Listing excerpted from a collection:
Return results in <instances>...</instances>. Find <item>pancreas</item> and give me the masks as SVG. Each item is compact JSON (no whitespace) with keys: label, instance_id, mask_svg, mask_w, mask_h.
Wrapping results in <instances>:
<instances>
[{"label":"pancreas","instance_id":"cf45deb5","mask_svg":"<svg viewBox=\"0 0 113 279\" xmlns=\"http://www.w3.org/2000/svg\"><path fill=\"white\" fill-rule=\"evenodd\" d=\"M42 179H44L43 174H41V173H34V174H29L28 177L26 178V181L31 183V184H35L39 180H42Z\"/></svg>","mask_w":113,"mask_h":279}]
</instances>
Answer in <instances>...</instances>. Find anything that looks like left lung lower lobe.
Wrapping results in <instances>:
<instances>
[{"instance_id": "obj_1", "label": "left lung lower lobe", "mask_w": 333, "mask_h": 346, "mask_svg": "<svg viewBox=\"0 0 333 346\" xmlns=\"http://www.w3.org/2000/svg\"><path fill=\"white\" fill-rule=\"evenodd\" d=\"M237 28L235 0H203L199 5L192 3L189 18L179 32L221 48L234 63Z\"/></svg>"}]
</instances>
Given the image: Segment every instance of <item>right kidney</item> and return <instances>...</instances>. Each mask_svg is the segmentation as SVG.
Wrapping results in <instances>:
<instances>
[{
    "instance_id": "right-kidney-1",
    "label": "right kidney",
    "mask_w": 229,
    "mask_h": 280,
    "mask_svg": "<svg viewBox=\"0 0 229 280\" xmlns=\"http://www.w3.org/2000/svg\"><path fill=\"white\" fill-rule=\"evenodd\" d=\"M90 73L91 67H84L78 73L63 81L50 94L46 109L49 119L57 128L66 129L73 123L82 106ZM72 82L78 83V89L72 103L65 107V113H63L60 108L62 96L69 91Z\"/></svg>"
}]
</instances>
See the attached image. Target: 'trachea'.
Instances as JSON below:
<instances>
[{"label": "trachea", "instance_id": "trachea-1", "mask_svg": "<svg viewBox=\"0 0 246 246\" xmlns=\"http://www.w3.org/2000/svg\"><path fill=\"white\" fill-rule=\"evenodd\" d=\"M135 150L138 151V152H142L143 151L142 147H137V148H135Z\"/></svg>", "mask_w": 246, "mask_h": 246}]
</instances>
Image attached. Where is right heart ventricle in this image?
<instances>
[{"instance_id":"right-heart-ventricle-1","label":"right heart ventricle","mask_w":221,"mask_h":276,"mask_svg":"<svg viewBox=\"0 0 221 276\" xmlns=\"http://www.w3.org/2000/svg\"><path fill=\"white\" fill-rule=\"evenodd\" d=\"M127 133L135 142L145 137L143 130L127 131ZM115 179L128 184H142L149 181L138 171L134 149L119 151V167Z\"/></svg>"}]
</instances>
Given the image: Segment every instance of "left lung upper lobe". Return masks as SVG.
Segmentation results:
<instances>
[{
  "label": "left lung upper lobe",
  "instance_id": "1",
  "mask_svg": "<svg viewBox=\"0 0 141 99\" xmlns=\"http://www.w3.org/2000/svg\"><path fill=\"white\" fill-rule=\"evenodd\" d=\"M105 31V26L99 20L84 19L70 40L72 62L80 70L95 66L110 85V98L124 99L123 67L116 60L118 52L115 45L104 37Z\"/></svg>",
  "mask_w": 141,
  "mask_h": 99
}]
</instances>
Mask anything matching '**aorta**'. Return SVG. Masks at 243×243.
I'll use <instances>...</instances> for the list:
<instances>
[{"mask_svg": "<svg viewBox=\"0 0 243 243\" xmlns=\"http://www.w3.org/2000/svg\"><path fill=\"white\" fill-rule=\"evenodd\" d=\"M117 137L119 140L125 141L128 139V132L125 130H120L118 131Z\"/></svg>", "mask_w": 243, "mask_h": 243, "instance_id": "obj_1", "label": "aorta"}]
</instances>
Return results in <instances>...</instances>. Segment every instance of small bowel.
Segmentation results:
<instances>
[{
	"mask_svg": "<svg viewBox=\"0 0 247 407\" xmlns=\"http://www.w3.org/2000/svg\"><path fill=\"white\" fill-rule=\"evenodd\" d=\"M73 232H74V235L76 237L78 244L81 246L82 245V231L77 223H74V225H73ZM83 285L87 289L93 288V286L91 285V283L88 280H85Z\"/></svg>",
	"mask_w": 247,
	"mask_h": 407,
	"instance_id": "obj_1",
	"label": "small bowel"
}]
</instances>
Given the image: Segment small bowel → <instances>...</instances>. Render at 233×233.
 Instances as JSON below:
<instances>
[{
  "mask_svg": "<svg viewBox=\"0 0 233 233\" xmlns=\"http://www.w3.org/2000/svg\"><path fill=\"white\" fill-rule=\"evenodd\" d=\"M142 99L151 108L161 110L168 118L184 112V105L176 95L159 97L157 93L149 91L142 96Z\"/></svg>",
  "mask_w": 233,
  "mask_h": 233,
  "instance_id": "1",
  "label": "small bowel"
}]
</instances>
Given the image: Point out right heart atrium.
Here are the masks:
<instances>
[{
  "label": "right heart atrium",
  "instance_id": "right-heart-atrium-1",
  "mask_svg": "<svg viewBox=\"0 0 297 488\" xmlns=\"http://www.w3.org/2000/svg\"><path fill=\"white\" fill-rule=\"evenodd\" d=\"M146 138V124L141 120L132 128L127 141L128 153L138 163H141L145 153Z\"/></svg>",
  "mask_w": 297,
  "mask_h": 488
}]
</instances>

Brief:
Copy the listing above word for word, starting at the line that contains "Given the image: Segment small" and continuing through its final line.

Written response:
Given the image: Segment small bowel → <instances>...</instances>. Render at 233×233.
 Instances as JSON below:
<instances>
[{
  "mask_svg": "<svg viewBox=\"0 0 233 233\" xmlns=\"http://www.w3.org/2000/svg\"><path fill=\"white\" fill-rule=\"evenodd\" d=\"M142 99L151 108L161 110L168 118L184 112V105L176 95L159 97L157 93L149 91L142 96Z\"/></svg>",
  "mask_w": 233,
  "mask_h": 233,
  "instance_id": "1",
  "label": "small bowel"
}]
</instances>
Given the image: Point out right heart atrium.
Here are the masks:
<instances>
[{
  "label": "right heart atrium",
  "instance_id": "right-heart-atrium-1",
  "mask_svg": "<svg viewBox=\"0 0 297 488\" xmlns=\"http://www.w3.org/2000/svg\"><path fill=\"white\" fill-rule=\"evenodd\" d=\"M146 138V124L141 120L132 128L127 141L128 153L138 163H141L145 153Z\"/></svg>",
  "mask_w": 297,
  "mask_h": 488
}]
</instances>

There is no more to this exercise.